Likert means from Year 1 and Year two were compared; no statistically significant differences were found.
Discussion
The unique legal status of cannabis, including its contested and stigmatized history, the lack of rigorous research, and rapid expansion of consumer demand, presents challenges to the development and implementation of cannabis training in healthcare. An alarming gap in service quality is developing: health care professionals across disciplines lack the knowledge needed to educate and counsel patients, even as the prevalence of cannabis use rapidly accelerates. (Jankie et al., ref. 2023, Ziemianski et al., ref. 2015, Szaflarski et al., ref. 2020) Few trainings exist, and even fewer are responsive to the nuances of a uniquely positioned substance that is rapidly being legalized for both therapeutic and recreational use. Yet, the small number of existing studies suggest that cannabis education has high potential to improve service quality. For example, Thant et al. found that exposure to cannabis education can improve providers’ confidence and knowledge to counsel patients. (Thant et al., ref. n.d.) Clobes et al. found that educational interventions have the potential to reduce provider stigma. (Clobes et al., ref. 2022).
Building on these foundational studies, we created this cannabis training as a first step in addressing critical gaps in healthcare provider knowledge related to cannabis. Project characteristics and trainee-reported measures suggest that the implementation strategies were effectively executed. Demand for the training was robust; each year, a second training date was added to accommodate student interest. Recruitment was especially strong among students in pharmacy, nursing, and public health. Representation among medical students was lagging. We identified that scheduling limitations faced by medical students dampened participation. To better meet their needs, the College of Medicine-Tucson is preparing to integrate the cannabis training content into the structured medical school curriculum. This training’s success has generated significant interest nationally and internationally.

- **Material shown**:
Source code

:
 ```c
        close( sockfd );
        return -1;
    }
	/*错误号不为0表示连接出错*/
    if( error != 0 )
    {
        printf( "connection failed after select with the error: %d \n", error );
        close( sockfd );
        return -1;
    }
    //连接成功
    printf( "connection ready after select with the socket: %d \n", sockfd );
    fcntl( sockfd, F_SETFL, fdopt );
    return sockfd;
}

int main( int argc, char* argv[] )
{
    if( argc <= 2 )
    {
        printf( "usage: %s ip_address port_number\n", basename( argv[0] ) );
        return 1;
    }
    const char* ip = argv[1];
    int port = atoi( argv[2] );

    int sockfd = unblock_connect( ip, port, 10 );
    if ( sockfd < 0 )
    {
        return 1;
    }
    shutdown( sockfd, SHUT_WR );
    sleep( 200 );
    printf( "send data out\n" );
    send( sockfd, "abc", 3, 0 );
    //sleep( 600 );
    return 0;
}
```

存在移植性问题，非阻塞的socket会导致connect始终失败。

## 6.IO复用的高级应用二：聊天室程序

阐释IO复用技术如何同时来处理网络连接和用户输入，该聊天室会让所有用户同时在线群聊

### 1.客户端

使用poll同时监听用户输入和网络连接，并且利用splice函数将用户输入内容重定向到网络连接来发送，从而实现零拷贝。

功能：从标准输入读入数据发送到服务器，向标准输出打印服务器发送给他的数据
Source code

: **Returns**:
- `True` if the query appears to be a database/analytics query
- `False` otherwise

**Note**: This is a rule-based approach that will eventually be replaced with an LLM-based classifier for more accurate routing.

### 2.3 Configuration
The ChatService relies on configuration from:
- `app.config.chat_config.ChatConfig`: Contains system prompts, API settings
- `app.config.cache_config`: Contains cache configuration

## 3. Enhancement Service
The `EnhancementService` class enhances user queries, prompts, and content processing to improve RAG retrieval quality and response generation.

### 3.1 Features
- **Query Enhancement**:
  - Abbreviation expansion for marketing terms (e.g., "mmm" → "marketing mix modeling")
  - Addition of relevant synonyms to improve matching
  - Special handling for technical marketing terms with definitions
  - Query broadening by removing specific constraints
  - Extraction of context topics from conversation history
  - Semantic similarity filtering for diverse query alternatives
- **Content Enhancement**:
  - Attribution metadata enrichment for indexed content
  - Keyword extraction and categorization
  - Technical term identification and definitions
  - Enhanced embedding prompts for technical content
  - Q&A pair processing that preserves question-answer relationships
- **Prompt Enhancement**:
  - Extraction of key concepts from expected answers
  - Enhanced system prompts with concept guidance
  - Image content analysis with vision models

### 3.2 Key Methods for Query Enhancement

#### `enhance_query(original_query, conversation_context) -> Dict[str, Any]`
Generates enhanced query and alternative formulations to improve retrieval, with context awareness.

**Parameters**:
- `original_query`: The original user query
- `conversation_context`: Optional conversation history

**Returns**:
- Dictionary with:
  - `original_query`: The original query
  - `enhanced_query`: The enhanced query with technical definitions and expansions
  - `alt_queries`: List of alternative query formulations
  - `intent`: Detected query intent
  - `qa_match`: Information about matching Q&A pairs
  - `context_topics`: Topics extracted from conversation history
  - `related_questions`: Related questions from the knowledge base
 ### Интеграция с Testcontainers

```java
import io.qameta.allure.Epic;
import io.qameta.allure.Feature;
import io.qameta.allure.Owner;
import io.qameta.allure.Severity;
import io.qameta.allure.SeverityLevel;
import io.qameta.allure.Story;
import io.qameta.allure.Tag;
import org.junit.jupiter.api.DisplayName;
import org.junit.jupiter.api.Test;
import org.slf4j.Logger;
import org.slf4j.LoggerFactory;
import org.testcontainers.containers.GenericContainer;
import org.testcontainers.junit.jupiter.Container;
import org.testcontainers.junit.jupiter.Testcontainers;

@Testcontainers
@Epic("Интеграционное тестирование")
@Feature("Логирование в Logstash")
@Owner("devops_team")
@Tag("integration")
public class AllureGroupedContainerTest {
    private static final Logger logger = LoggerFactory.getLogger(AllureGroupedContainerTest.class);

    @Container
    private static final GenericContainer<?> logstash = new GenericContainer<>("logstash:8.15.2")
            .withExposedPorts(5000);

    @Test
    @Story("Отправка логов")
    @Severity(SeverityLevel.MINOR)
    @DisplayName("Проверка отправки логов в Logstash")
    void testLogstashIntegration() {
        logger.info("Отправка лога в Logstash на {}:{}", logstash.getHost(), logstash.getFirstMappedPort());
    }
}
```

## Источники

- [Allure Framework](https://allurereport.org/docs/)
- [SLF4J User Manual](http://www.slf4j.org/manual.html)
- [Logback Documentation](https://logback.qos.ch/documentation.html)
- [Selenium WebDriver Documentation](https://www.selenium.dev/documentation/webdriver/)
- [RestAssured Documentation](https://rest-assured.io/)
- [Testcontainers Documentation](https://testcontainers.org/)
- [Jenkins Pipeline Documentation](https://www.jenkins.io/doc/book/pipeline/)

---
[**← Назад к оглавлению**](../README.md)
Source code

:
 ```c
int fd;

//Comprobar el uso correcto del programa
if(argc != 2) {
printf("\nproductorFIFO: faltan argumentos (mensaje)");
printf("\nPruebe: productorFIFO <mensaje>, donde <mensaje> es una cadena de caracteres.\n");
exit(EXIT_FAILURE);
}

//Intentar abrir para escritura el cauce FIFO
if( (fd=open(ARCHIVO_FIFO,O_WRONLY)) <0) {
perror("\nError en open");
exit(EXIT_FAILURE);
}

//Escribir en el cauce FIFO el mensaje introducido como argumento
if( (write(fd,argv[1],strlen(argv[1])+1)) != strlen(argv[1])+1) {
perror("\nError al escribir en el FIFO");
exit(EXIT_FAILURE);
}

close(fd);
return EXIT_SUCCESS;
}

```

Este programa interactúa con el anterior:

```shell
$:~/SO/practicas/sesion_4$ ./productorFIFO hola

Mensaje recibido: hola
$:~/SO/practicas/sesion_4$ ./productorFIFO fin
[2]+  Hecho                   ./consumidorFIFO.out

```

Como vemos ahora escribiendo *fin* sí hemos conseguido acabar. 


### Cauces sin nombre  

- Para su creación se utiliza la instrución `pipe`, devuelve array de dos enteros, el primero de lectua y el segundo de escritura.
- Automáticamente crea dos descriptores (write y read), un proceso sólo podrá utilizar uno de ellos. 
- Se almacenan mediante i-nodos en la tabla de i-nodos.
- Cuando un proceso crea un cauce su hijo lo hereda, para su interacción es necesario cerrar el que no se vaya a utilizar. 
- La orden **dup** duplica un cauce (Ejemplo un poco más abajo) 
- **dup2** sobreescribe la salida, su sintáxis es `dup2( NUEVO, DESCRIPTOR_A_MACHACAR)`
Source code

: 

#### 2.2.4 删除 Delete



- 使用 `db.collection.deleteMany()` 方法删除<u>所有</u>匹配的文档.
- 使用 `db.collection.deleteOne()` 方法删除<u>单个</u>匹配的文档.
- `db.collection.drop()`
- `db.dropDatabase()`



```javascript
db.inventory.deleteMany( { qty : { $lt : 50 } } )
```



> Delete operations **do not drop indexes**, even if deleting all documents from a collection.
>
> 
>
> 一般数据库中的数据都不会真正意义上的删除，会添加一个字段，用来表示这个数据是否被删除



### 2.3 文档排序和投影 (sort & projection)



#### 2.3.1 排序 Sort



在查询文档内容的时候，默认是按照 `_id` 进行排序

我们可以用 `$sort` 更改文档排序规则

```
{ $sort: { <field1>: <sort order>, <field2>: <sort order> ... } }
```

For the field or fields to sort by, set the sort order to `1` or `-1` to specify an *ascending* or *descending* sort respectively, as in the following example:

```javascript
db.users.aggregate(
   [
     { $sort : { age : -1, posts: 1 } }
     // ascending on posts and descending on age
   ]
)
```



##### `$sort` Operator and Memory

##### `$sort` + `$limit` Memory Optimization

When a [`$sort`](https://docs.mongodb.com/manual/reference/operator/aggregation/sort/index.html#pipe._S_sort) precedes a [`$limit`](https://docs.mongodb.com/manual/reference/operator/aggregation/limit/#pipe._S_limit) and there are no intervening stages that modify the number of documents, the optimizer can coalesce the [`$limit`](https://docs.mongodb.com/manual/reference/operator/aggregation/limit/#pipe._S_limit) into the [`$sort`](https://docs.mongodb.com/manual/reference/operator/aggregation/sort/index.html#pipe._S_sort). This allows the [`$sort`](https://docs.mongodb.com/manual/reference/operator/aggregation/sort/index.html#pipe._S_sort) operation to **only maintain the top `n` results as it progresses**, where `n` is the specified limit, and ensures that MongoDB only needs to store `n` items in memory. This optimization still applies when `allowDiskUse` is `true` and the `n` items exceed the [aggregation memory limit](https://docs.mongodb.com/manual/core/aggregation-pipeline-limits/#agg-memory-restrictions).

- **Problem 1**:
In the cannabis training discussion, why is the College of Medicine-Tucson preparing to put the training content into the structured medical school curriculum?
- **Problem 2**:
According to the cannabis training discussion, which groups of students signed up in especially strong numbers?
- **Problem 3**:
Copy the part of the cannabis training discussion that begins at the words "Building on these". Stop after "nationally and internationally.".
You won't need the material for this.

- **Worked solution 1**:
Scheduling limits kept medical students from taking part, so their numbers lagged. Moving the content into the structured curriculum is meant to better meet their needs.

- **Worked solution 2**:
Students in pharmacy, nursing, and public health.

- **Worked solution 3**:
Building on these foundational studies, we created this cannabis training as a first step in addressing critical gaps in healthcare provider knowledge related to cannabis. Project characteristics and trainee-reported measures suggest that the implementation strategies were effectively executed. Demand for the training was robust; each year, a second training date was added to accommodate student interest. Recruitment was especially strong among students in pharmacy, nursing, and public health. Representation among medical students was lagging. We identified that scheduling limitations faced by medical students dampened participation. To better meet their needs, the College of Medicine-Tucson is preparing to integrate the cannabis training content into the structured medical school curriculum. This training’s success has generated significant interest nationally and internationally.